D’origine libanaise, Nadine Ltaif vit à Montréal depuis 1979.  Poète et traductrice, elle a publié plusieurs recueils de poésie aux éditions du Noroît (Canada) parmi lesquels Les Métamorphoses d’Ishtar (1987), Entre les fleuves (1991), Le Livre des dunes (1999), Le Rire de l’eau (2005) ou encore Hamra (2014). Nadine Ltaïf a collaboré à de nombreuses revues littéraires canadiennes et européennes et codirigé la revue Tessera.
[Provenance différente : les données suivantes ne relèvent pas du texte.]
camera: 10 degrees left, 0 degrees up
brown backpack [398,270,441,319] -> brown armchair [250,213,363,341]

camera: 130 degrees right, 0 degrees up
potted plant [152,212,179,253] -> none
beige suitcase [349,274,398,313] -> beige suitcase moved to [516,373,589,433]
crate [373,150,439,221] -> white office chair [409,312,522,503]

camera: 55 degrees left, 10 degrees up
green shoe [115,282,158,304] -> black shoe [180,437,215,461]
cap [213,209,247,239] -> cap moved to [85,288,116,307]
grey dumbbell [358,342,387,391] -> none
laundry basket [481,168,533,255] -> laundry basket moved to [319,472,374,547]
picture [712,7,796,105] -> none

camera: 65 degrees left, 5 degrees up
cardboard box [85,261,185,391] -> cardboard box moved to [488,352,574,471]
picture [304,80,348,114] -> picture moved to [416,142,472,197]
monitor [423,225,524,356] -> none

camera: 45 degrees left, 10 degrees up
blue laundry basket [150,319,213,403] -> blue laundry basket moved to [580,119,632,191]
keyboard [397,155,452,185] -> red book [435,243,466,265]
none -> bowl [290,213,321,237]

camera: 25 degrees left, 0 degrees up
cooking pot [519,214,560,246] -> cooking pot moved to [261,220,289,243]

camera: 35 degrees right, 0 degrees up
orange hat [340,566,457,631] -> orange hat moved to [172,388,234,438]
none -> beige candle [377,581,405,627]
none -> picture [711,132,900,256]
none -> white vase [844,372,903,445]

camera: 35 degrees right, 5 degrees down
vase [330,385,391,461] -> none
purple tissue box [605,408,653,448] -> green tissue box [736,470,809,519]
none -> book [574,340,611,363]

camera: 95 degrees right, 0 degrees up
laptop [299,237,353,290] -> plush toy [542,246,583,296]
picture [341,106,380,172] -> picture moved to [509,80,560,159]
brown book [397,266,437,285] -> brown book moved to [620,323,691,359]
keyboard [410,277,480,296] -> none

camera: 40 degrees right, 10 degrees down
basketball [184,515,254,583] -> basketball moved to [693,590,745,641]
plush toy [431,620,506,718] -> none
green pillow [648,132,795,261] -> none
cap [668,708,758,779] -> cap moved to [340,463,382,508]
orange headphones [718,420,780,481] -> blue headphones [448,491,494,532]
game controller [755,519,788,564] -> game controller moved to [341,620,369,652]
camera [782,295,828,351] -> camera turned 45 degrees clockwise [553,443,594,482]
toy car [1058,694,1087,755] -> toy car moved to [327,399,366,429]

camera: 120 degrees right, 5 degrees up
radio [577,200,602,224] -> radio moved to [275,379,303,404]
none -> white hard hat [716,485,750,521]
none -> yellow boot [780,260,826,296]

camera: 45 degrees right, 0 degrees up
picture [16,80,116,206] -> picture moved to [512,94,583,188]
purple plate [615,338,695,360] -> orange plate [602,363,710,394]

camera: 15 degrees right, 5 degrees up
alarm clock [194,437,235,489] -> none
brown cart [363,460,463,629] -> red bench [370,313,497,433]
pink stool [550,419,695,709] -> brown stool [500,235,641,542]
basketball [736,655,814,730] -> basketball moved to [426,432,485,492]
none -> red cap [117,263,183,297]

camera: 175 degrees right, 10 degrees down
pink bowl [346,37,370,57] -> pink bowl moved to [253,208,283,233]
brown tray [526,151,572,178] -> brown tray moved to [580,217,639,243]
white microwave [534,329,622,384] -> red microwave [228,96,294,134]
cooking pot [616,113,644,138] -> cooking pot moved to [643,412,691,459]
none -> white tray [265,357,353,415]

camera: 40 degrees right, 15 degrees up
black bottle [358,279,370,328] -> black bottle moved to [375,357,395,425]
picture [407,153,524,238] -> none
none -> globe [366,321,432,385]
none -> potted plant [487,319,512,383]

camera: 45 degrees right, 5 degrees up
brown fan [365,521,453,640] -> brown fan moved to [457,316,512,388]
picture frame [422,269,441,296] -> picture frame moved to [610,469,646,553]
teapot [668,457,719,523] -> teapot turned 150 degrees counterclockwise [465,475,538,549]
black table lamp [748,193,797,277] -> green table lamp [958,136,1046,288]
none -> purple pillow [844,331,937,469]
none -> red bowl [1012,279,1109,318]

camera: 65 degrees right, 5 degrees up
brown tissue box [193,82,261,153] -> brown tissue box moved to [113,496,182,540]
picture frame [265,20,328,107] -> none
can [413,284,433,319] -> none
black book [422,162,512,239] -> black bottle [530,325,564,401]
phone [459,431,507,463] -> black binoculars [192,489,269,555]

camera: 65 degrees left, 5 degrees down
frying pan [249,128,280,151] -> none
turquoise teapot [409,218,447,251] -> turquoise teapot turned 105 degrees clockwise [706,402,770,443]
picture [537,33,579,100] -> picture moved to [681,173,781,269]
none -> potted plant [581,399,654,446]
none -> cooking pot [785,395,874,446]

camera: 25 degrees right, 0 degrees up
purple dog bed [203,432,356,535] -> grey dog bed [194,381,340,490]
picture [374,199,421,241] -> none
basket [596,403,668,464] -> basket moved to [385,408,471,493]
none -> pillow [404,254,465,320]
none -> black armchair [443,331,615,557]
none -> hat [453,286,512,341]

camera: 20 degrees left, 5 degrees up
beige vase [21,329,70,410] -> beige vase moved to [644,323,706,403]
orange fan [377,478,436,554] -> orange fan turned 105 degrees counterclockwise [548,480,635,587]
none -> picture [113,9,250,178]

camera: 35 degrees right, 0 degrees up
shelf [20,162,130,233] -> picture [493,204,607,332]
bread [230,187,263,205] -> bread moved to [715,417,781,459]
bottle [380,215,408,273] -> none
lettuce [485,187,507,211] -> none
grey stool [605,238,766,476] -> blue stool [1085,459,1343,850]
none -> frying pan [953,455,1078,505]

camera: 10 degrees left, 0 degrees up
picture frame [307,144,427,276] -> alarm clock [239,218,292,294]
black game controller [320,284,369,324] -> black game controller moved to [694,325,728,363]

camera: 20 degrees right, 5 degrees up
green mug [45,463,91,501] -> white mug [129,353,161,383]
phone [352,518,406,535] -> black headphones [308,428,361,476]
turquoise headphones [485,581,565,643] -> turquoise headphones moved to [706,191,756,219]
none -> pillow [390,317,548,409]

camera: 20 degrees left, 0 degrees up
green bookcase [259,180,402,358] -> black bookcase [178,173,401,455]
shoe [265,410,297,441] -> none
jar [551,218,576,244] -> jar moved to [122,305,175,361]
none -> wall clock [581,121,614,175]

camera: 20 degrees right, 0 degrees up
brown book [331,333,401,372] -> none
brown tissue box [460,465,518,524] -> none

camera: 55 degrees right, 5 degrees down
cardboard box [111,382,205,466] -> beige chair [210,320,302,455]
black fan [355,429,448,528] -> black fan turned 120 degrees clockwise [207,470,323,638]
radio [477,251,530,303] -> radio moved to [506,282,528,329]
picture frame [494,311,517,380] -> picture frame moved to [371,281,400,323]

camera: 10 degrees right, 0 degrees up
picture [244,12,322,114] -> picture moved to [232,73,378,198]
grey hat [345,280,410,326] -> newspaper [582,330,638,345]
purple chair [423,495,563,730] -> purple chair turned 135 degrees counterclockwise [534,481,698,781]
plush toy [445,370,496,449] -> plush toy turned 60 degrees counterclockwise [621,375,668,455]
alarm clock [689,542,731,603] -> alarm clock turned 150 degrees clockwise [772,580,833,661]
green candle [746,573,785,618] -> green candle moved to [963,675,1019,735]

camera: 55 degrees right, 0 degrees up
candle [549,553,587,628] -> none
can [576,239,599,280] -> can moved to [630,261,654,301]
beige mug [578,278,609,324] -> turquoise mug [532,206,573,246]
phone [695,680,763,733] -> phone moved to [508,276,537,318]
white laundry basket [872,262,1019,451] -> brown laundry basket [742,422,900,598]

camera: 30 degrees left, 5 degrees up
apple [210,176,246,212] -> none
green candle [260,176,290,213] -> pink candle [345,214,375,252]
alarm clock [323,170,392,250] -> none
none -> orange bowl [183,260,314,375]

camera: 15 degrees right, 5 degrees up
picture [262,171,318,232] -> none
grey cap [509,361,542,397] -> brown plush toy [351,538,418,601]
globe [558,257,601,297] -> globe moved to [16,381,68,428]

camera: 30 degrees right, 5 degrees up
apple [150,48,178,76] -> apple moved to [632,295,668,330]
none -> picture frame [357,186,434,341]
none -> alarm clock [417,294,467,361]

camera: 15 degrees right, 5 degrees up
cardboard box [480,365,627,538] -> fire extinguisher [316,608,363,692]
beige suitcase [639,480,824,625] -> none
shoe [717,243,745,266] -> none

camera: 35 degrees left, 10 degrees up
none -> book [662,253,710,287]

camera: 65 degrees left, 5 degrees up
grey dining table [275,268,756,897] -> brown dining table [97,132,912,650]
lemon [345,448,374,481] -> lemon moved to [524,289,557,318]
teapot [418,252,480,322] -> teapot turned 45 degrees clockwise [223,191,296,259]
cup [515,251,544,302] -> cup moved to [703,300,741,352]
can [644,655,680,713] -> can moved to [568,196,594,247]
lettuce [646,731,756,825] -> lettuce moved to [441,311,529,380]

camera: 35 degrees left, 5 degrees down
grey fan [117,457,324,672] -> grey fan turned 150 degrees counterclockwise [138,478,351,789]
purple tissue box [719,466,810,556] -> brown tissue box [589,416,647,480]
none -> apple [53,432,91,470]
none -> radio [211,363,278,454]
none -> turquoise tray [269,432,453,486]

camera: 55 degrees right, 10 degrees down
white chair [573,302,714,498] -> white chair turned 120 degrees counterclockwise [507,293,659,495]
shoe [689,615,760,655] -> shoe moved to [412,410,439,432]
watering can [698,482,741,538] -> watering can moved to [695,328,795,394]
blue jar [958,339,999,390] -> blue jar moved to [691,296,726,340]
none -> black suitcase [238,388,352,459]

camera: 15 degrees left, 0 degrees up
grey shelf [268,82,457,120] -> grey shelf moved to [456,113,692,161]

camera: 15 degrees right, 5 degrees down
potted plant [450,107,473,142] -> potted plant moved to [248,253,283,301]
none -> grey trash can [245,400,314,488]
Elle travaille à la production de films avec la compagnie Nadja Productions.

 

Je partais pour le Caire

vers la misère du Nil

et la poussière regarde

et les estomacs rétrécissent

vers les plaies ma Dame

ou bien encore la faim.

Comment savoir comment comprendre

que la faim 

je l’ai portée en moi

et  le peuple d’Égypte c’était moi

j’avais faim

je refusais de manger

je refusais de voir les rues du Caire

et ces foules grouillantes et amaigries.

 

Je fuyais vers toi 

ô Montréal

l’hiver

l’hiver ne m’épargnait pas non plus

alors j’ai vu

comment circule le sang dans une terre glacée 

car le feu ne s’éteint pas 

mais l’acier moule son corps 

– l’acier ne fond pas

l’hiver – âge de fer – ressemble à la dureté

de la ville 

et j’observe la lune

et la lune parfois

est méchante avec vous. 

 

Alors j’ai lu, à la manière de Shéhérazade,

« tous les livres », et les poètes, les historiens,

et les peuples anciens, les légendes, les contes,

les mythes, pour retrouver des bouts de ma mémoire 

passée, car elle était mutilée, ou détruite

par les bombes ou bien encore

en ruines,

 

et alors – c’est alors que s’ouvrent les portes

de mon labyrinthe, de mes temples, et mes plaies,

et mes blessures, celles du cœur, là où monte le Nil, 

où se fissurent les murs qui me protègent,

mes carcasses et mes armures de fer, de cet âge de 

fer qui s’écaille par endroits et je fleuris.

 

Poème extrait de Métamorphoses d’Ishtar de Nadine Ltaif, éditions du Noroît, 1987.